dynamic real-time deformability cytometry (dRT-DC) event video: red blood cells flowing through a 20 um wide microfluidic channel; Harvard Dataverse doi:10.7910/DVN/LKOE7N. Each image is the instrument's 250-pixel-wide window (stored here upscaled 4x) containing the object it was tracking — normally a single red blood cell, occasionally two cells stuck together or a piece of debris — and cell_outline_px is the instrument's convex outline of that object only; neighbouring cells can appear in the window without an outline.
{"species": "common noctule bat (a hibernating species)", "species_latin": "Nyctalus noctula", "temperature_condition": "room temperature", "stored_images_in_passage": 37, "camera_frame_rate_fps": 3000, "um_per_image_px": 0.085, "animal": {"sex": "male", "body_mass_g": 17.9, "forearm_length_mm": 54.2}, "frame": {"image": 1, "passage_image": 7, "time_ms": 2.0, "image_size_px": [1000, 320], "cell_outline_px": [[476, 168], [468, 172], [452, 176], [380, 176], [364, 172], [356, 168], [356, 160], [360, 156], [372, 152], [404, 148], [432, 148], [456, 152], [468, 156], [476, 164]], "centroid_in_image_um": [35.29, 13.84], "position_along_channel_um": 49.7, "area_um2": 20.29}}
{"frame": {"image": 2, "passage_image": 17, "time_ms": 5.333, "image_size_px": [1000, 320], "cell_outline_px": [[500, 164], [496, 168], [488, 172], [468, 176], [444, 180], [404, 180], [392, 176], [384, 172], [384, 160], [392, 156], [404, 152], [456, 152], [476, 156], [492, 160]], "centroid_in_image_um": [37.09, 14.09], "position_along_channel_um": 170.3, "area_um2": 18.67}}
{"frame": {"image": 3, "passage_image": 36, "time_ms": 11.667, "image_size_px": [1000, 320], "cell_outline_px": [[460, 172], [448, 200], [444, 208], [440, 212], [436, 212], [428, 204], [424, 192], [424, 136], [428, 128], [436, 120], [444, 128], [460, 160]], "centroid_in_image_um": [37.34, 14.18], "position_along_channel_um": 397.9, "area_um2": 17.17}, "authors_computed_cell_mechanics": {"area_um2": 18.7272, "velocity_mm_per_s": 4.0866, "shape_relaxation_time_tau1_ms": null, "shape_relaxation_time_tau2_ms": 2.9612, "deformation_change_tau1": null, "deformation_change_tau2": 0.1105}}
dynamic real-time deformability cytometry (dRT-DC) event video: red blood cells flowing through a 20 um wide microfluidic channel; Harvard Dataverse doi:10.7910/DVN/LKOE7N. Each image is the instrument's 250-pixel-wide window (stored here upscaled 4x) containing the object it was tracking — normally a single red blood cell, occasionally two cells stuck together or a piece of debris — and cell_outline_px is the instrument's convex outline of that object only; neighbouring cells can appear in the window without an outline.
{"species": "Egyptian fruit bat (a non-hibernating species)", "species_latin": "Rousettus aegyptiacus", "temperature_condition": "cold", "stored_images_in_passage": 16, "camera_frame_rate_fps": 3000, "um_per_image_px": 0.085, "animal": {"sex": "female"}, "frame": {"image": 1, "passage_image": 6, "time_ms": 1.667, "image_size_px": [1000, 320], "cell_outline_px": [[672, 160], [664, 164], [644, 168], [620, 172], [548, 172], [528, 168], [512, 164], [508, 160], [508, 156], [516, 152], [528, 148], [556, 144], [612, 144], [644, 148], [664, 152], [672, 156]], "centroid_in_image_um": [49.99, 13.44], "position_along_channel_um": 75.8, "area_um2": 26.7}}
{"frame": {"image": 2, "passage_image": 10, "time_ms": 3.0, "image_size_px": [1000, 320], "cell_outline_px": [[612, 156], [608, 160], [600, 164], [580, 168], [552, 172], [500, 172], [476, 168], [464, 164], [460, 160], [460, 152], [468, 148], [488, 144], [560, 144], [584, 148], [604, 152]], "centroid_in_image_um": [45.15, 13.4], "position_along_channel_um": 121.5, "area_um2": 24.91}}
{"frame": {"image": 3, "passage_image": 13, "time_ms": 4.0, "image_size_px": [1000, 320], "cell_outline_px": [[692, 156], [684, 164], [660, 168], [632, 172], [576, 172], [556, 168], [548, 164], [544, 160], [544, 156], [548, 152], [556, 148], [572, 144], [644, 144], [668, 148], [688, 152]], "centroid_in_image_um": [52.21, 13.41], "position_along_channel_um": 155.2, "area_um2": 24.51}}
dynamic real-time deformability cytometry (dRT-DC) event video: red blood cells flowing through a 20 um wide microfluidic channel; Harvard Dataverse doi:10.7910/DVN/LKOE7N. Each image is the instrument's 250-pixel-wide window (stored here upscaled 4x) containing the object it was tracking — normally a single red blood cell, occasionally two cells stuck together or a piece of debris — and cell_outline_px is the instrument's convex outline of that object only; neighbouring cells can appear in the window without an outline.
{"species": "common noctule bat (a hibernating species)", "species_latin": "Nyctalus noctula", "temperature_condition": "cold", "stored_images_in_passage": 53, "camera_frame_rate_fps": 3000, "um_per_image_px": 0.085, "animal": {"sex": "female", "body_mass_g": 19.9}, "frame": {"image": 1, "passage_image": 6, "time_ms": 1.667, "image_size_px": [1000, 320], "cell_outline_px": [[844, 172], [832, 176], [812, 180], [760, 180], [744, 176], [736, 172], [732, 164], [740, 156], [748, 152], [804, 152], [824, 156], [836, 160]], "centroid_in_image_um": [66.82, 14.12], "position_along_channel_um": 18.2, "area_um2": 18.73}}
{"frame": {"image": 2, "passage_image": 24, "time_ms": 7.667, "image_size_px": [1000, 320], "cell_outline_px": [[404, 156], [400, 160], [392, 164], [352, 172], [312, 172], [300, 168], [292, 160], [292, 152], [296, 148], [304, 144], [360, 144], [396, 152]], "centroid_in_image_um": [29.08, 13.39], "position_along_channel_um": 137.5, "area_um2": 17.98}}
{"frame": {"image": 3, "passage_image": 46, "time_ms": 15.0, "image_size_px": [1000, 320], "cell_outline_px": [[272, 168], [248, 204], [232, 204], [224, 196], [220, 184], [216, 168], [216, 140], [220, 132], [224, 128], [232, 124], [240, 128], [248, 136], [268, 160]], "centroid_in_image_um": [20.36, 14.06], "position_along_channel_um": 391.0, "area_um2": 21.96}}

§ **WORK REQUIRED**
Repeat every record, keeping each word and mark exactly as it is.

§ **SOLUTION TO THE PROBLEM**
dynamic real-time deformability cytometry (dRT-DC) event video: red blood cells flowing through a 20 um wide microfluidic channel; Harvard Dataverse doi:10.7910/DVN/LKOE7N. Each image is the instrument's 250-pixel-wide window (stored here upscaled 4x) containing the object it was tracking — normally a single red blood cell, occasionally two cells stuck together or a piece of debris — and cell_outline_px is the instrument's convex outline of that object only; neighbouring cells can appear in the window without an outline.
{"species": "common noctule bat (a hibernating species)", "species_latin": "Nyctalus noctula", "temperature_condition": "room temperature", "stored_images_in_passage": 37, "camera_frame_rate_fps": 3000, "um_per_image_px": 0.085, "animal": {"sex": "male", "body_mass_g": 17.9, "forearm_length_mm": 54.2}, "frame": {"image": 1, "passage_image": 7, "time_ms": 2.0, "image_size_px": [1000, 320], "cell_outline_px": [[476, 168], [468, 172], [452, 176], [380, 176], [364, 172], [356, 168], [356, 160], [360, 156], [372, 152], [404, 148], [432, 148], [456, 152], [468, 156], [476, 164]], "centroid_in_image_um": [35.29, 13.84], "position_along_channel_um": 49.7, "area_um2": 20.29}}
{"frame": {"image": 2, "passage_image": 17, "time_ms": 5.333, "image_size_px": [1000, 320], "cell_outline_px": [[500, 164], [496, 168], [488, 172], [468, 176], [444, 180], [404, 180], [392, 176], [384, 172], [384, 160], [392, 156], [404, 152], [456, 152], [476, 156], [492, 160]], "centroid_in_image_um": [37.09, 14.09], "position_along_channel_um": 170.3, "area_um2": 18.67}}
{"frame": {"image": 3, "passage_image": 36, "time_ms": 11.667, "image_size_px": [1000, 320], "cell_outline_px": [[460, 172], [448, 200], [444, 208], [440, 212], [436, 212], [428, 204], [424, 192], [424, 136], [428, 128], [436, 120], [444, 128], [460, 160]], "centroid_in_image_um": [37.34, 14.18], "position_along_channel_um": 397.9, "area_um2": 17.17}, "authors_computed_cell_mechanics": {"area_um2": 18.7272, "velocity_mm_per_s": 4.0866, "shape_relaxation_time_tau1_ms": null, "shape_relaxation_time_tau2_ms": 2.9612, "deformation_change_tau1": null, "deformation_change_tau2": 0.1105}}
dynamic real-time deformability cytometry (dRT-DC) event video: red blood cells flowing through a 20 um wide microfluidic channel; Harvard Dataverse doi:10.7910/DVN/LKOE7N. Each image is the instrument's 250-pixel-wide window (stored here upscaled 4x) containing the object it was tracking — normally a single red blood cell, occasionally two cells stuck together or a piece of debris — and cell_outline_px is the instrument's convex outline of that object only; neighbouring cells can appear in the window without an outline.
{"species": "Egyptian fruit bat (a non-hibernating species)", "species_latin": "Rousettus aegyptiacus", "temperature_condition": "cold", "stored_images_in_passage": 16, "camera_frame_rate_fps": 3000, "um_per_image_px": 0.085, "animal": {"sex": "female"}, "frame": {"image": 1, "passage_image": 6, "time_ms": 1.667, "image_size_px": [1000, 320], "cell_outline_px": [[672, 160], [664, 164], [644, 168], [620, 172], [548, 172], [528, 168], [512, 164], [508, 160], [508, 156], [516, 152], [528, 148], [556, 144], [612, 144], [644, 148], [664, 152], [672, 156]], "centroid_in_image_um": [49.99, 13.44], "position_along_channel_um": 75.8, "area_um2": 26.7}}
{"frame": {"image": 2, "passage_image": 10, "time_ms": 3.0, "image_size_px": [1000, 320], "cell_outline_px": [[612, 156], [608, 160], [600, 164], [580, 168], [552, 172], [500, 172], [476, 168], [464, 164], [460, 160], [460, 152], [468, 148], [488, 144], [560, 144], [584, 148], [604, 152]], "centroid_in_image_um": [45.15, 13.4], "position_along_channel_um": 121.5, "area_um2": 24.91}}
{"frame": {"image": 3, "passage_image": 13, "time_ms": 4.0, "image_size_px": [1000, 320], "cell_outline_px": [[692, 156], [684, 164], [660, 168], [632, 172], [576, 172], [556, 168], [548, 164], [544, 160], [544, 156], [548, 152], [556, 148], [572, 144], [644, 144], [668, 148], [688, 152]], "centroid_in_image_um": [52.21, 13.41], "position_along_channel_um": 155.2, "area_um2": 24.51}}
dynamic real-time deformability cytometry (dRT-DC) event video: red blood cells flowing through a 20 um wide microfluidic channel; Harvard Dataverse doi:10.7910/DVN/LKOE7N. Each image is the instrument's 250-pixel-wide window (stored here upscaled 4x) containing the object it was tracking — normally a single red blood cell, occasionally two cells stuck together or a piece of debris — and cell_outline_px is the instrument's convex outline of that object only; neighbouring cells can appear in the window without an outline.
{"species": "common noctule bat (a hibernating species)", "species_latin": "Nyctalus noctula", "temperature_condition": "cold", "stored_images_in_passage": 53, "camera_frame_rate_fps": 3000, "um_per_image_px": 0.085, "animal": {"sex": "female", "body_mass_g": 19.9}, "frame": {"image": 1, "passage_image": 6, "time_ms": 1.667, "image_size_px": [1000, 320], "cell_outline_px": [[844, 172], [832, 176], [812, 180], [760, 180], [744, 176], [736, 172], [732, 164], [740, 156], [748, 152], [804, 152], [824, 156], [836, 160]], "centroid_in_image_um": [66.82, 14.12], "position_along_channel_um": 18.2, "area_um2": 18.73}}
{"frame": {"image": 2, "passage_image": 24, "time_ms": 7.667, "image_size_px": [1000, 320], "cell_outline_px": [[404, 156], [400, 160], [392, 164], [352, 172], [312, 172], [300, 168], [292, 160], [292, 152], [296, 148], [304, 144], [360, 144], [396, 152]], "centroid_in_image_um": [29.08, 13.39], "position_along_channel_um": 137.5, "area_um2": 17.98}}
{"frame": {"image": 3, "passage_image": 46, "time_ms": 15.0, "image_size_px": [1000, 320], "cell_outline_px": [[272, 168], [248, 204], [232, 204], [224, 196], [220, 184], [216, 168], [216, 140], [220, 132], [224, 128], [232, 124], [240, 128], [248, 136], [268, 160]], "centroid_in_image_um": [20.36, 14.06], "position_along_channel_um": 391.0, "area_um2": 21.96}}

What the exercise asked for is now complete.